Keypoint text descriptions:
┄┄┄┄┄┄┄┄┄┄┄┄┄┄┄┄┄┄┄┄
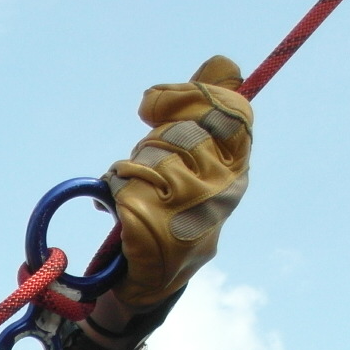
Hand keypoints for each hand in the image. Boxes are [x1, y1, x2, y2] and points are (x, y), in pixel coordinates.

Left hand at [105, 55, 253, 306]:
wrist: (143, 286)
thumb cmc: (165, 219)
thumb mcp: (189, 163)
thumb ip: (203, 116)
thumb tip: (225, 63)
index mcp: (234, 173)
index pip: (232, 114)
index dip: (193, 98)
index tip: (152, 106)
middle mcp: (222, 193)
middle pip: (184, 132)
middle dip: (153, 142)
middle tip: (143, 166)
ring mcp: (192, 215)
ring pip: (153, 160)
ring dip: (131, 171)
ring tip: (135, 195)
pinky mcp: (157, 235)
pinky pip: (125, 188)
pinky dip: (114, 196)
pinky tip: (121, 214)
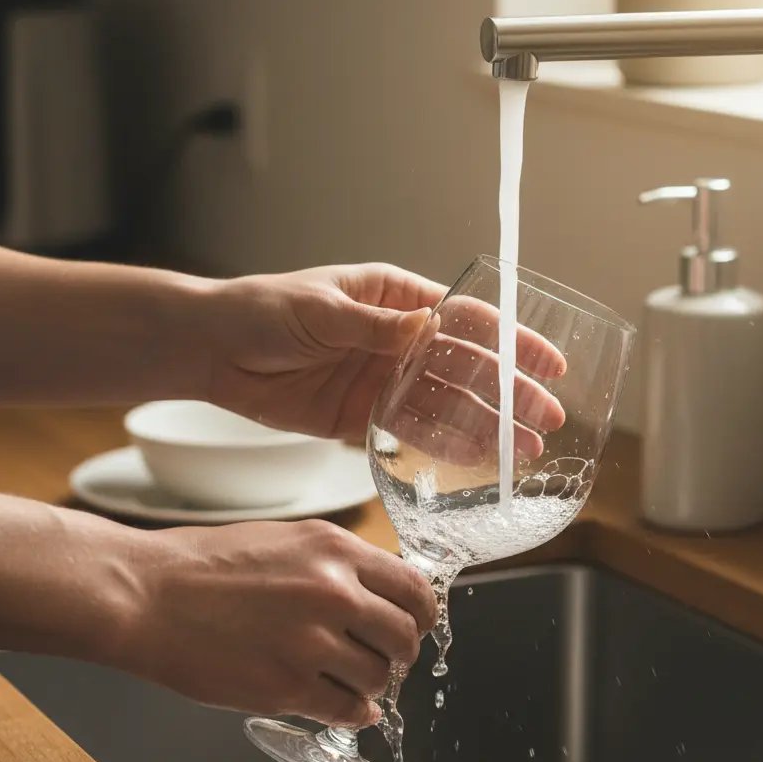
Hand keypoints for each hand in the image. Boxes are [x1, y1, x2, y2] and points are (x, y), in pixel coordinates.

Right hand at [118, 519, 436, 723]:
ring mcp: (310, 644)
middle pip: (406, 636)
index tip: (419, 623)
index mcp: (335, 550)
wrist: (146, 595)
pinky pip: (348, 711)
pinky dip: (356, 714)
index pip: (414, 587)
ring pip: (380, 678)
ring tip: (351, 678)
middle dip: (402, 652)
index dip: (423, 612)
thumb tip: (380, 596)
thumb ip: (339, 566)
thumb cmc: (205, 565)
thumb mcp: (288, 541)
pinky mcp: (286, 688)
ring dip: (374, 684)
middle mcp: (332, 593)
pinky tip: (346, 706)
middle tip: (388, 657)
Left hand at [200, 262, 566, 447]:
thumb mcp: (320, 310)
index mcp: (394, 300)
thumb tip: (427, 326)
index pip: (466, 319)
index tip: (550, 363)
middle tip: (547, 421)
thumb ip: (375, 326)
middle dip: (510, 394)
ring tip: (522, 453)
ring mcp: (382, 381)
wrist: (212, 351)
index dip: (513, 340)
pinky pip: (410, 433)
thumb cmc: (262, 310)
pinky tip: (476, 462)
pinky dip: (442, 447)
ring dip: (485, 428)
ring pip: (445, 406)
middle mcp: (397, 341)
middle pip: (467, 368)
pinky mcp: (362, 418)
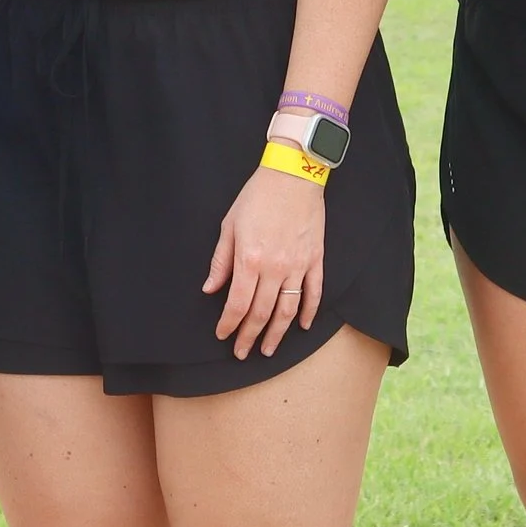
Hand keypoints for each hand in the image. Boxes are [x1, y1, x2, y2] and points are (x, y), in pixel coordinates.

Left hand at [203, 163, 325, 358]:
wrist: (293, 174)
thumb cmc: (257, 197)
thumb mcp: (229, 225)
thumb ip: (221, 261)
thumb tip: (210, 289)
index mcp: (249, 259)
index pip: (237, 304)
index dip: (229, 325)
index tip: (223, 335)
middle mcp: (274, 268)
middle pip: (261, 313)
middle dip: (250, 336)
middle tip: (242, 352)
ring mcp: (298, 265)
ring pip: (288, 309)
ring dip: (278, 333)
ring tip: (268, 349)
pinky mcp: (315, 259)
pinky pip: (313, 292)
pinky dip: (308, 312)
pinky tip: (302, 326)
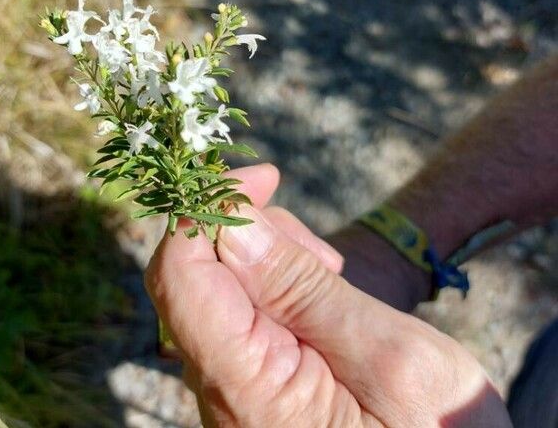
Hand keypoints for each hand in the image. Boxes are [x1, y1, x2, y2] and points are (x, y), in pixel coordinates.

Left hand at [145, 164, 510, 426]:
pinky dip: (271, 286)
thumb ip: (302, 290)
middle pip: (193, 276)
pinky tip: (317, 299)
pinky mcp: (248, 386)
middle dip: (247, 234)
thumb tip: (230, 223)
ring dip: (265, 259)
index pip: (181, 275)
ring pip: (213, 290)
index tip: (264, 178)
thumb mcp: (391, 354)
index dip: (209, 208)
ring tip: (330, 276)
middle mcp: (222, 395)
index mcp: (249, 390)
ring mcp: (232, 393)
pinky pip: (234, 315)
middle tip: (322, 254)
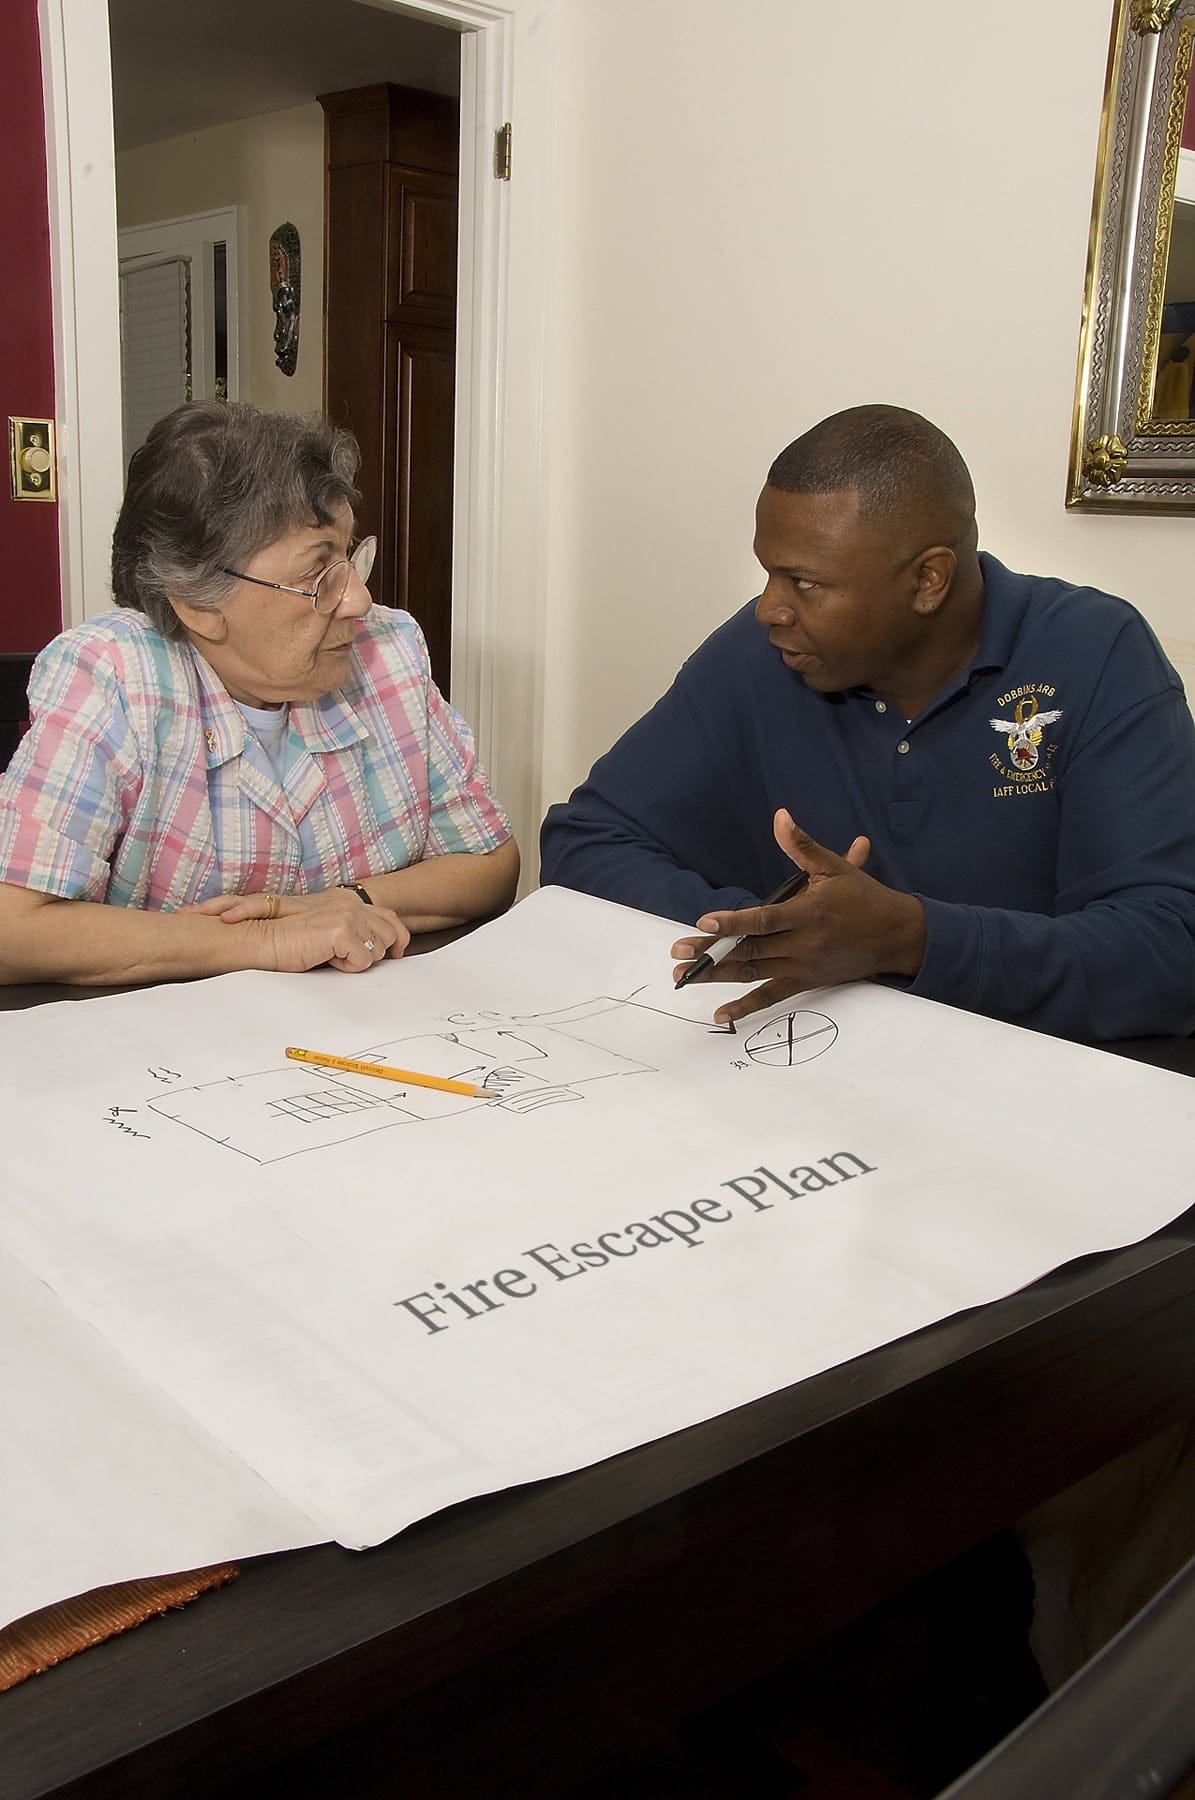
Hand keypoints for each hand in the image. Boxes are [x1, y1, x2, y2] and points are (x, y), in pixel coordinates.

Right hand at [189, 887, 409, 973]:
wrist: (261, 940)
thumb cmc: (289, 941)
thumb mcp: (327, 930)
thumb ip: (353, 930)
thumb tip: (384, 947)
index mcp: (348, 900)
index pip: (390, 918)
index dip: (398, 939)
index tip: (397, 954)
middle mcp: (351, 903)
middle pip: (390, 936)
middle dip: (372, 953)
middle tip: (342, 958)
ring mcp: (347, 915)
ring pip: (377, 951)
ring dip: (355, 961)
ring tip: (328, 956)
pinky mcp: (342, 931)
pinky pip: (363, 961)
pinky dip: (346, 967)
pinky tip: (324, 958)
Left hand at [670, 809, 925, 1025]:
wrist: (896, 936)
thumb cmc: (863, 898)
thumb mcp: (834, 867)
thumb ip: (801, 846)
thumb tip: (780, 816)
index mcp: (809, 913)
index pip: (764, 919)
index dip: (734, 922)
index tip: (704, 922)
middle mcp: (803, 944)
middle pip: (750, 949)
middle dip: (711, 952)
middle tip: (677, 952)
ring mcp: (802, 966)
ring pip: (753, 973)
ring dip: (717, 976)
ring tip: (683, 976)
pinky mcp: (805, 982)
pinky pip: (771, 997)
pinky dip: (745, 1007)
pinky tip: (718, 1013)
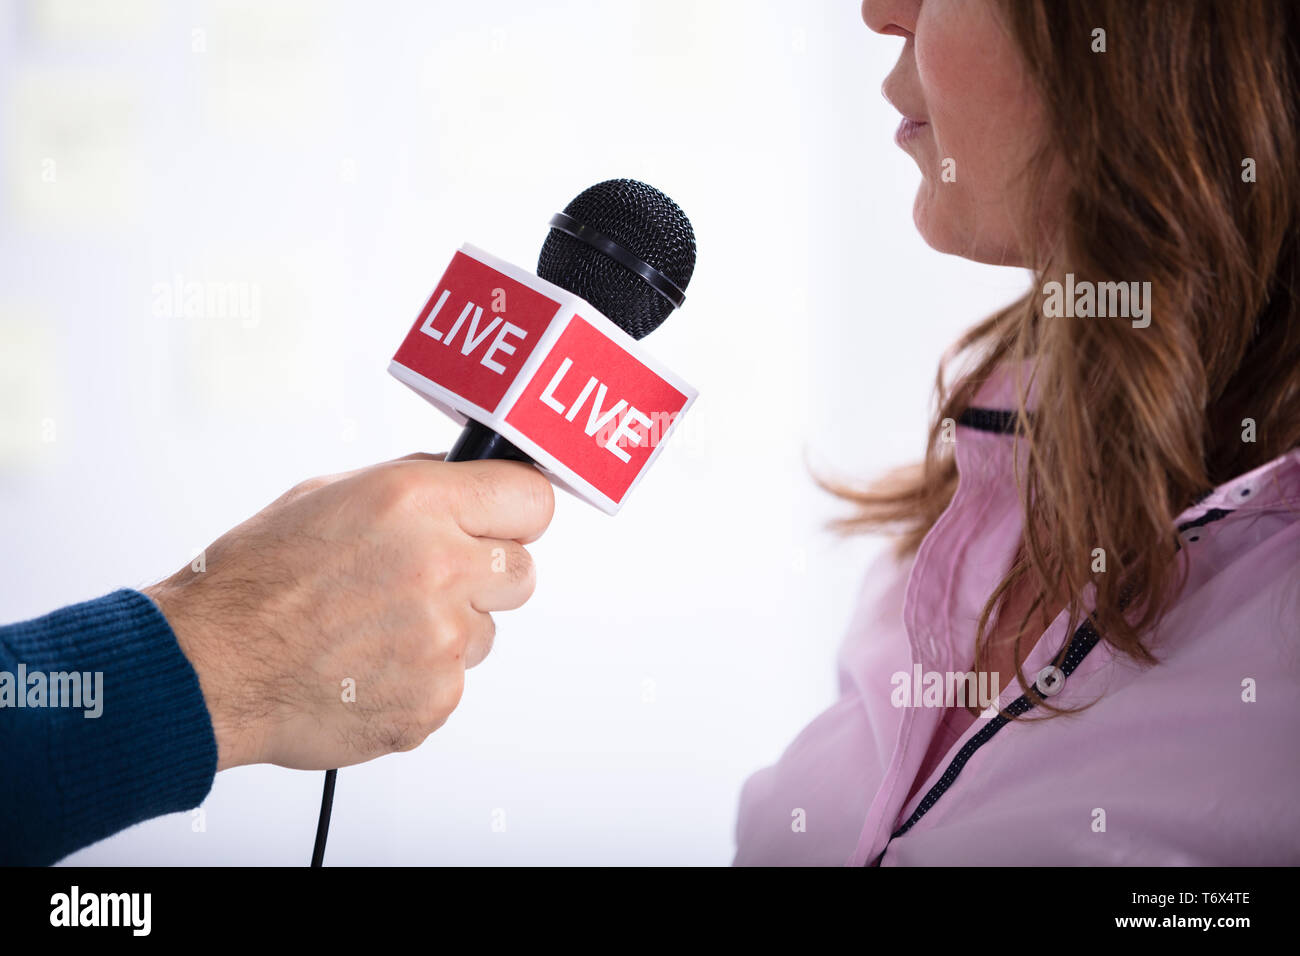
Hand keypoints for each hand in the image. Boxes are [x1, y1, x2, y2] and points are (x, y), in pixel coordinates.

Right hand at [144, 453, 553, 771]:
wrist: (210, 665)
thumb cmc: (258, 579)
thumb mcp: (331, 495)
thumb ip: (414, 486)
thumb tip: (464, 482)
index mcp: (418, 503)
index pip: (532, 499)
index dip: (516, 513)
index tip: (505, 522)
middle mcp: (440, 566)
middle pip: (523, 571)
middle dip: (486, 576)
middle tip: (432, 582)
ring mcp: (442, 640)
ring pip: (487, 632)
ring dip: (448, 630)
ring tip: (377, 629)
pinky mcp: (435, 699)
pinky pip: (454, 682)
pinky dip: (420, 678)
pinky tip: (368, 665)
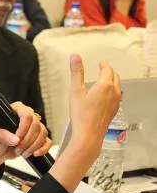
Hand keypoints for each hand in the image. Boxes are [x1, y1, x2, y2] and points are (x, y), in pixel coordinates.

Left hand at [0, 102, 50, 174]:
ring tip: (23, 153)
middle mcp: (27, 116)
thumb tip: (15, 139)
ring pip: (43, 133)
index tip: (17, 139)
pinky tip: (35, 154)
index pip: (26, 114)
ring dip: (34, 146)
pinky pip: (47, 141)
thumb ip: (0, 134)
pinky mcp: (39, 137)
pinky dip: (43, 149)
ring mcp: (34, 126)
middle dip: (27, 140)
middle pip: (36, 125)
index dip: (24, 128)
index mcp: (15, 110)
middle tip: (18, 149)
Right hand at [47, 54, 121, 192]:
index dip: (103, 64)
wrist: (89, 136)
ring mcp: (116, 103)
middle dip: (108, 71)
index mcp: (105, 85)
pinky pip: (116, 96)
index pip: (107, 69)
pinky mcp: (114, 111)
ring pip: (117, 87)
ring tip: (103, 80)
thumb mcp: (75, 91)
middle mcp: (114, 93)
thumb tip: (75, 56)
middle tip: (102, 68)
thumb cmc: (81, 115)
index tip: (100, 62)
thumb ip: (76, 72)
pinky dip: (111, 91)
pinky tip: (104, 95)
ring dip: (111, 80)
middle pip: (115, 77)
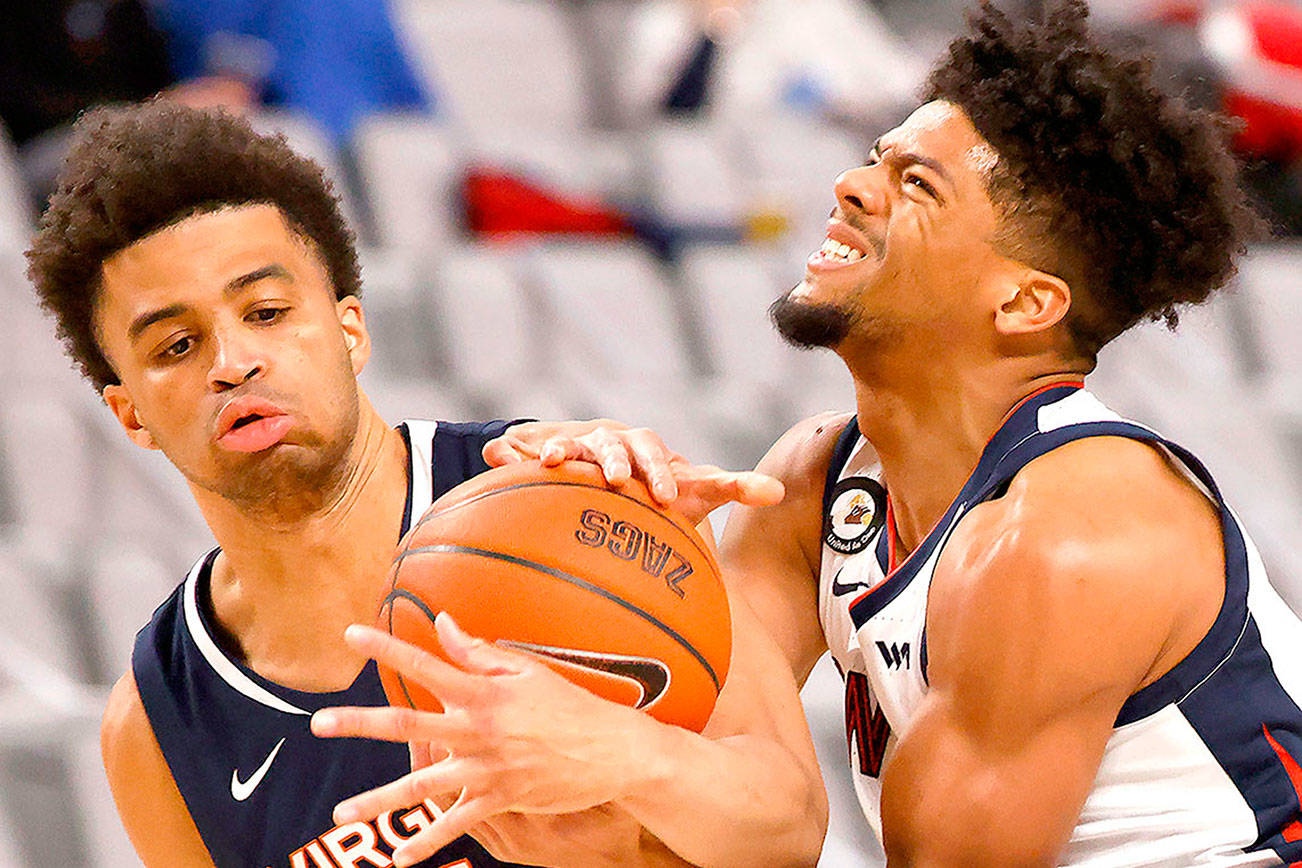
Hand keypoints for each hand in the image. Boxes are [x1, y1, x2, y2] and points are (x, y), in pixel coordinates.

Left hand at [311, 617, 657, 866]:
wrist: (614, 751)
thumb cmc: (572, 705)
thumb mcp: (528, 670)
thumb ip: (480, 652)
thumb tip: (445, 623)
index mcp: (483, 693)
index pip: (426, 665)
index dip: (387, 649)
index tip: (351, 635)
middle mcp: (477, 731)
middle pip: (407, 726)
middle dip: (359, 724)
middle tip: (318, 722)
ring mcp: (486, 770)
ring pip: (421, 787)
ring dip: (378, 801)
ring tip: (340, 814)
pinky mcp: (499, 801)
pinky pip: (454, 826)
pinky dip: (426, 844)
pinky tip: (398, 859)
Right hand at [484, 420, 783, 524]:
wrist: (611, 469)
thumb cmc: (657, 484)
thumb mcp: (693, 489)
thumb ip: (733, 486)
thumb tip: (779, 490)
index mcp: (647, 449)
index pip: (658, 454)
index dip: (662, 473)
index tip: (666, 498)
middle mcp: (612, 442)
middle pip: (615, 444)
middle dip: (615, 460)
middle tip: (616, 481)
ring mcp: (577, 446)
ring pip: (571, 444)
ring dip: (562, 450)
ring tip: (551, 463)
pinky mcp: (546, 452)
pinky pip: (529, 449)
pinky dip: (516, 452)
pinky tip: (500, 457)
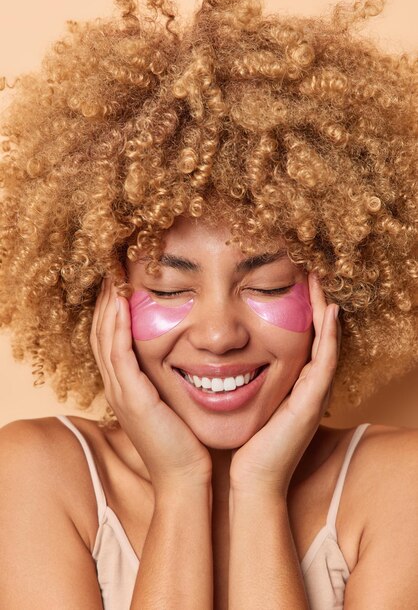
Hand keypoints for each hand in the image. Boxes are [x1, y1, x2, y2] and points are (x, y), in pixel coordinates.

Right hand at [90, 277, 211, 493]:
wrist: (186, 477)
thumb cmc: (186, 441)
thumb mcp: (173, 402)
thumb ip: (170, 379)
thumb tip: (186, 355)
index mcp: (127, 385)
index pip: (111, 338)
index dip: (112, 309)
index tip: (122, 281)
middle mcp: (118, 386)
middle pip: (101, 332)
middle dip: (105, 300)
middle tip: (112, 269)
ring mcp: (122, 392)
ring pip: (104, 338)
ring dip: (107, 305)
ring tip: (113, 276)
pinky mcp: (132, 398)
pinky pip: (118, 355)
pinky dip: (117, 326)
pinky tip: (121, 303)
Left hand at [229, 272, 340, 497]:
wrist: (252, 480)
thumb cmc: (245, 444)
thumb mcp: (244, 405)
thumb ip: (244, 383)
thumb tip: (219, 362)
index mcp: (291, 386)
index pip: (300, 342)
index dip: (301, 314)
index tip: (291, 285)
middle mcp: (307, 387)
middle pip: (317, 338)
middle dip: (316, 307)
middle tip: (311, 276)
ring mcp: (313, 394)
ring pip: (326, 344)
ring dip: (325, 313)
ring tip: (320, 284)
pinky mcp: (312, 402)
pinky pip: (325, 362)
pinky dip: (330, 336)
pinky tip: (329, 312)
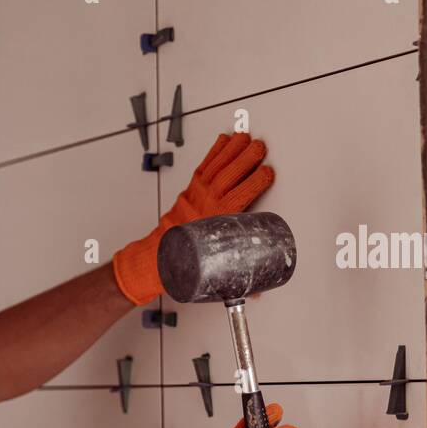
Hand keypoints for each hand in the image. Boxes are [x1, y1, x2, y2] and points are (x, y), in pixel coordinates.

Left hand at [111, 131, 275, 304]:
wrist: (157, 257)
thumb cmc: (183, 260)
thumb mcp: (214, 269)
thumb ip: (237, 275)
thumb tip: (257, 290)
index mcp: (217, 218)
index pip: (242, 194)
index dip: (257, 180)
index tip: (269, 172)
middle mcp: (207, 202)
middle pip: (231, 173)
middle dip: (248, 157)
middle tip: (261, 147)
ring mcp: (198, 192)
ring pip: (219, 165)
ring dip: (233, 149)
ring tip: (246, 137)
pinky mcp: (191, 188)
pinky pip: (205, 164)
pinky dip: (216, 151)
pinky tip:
┄┄┄┄┄┄┄┄┄┄┄┄┄┄┄┄┄┄┄┄
Look above for the line containing "wrist: (210, 665)". Output from there through the line containing "pinky tip: (368, 665)", exactly and inclusively.

wrist: (210, 665)
thumb cmc: (258, 579)
thumb mcp: (331, 495)
thumb ip: (414, 486)
thumb tip: (464, 482)
index mcp: (418, 503)
index pip: (532, 499)
index dip: (516, 513)
index tip: (505, 522)
middle mcp: (440, 566)
middle pip: (523, 571)
middle dip: (486, 576)
middle tip: (432, 582)
ring mcp: (442, 640)
ring pip: (487, 632)
ring dip: (448, 630)
ring tip: (377, 629)
pinky mcp: (435, 699)
pinky pip: (454, 682)
pinky dip: (420, 678)
pinky tip: (368, 665)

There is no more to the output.